_REQUIREMENT_. Could the listing below be reproduced exactly, minus its pictures?

_EXERCISE MATERIAL_.
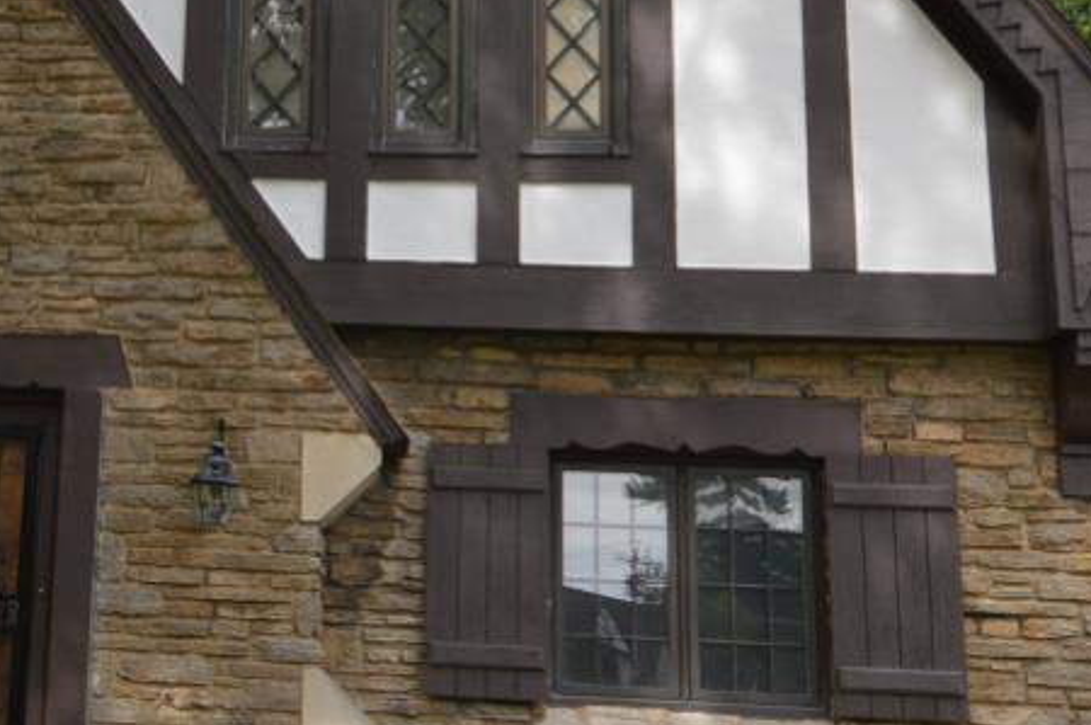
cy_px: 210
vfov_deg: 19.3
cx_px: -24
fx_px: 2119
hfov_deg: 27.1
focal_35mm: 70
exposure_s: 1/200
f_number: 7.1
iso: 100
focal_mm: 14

_ANSWER AREA_.
cy_px: 210
vfov_deg: 19.3
cx_px: -24
fx_px: 2119
hfov_deg: 27.1
focal_35mm: 70
exposure_s: 1/200
f_number: 7.1
iso: 100
focal_mm: 14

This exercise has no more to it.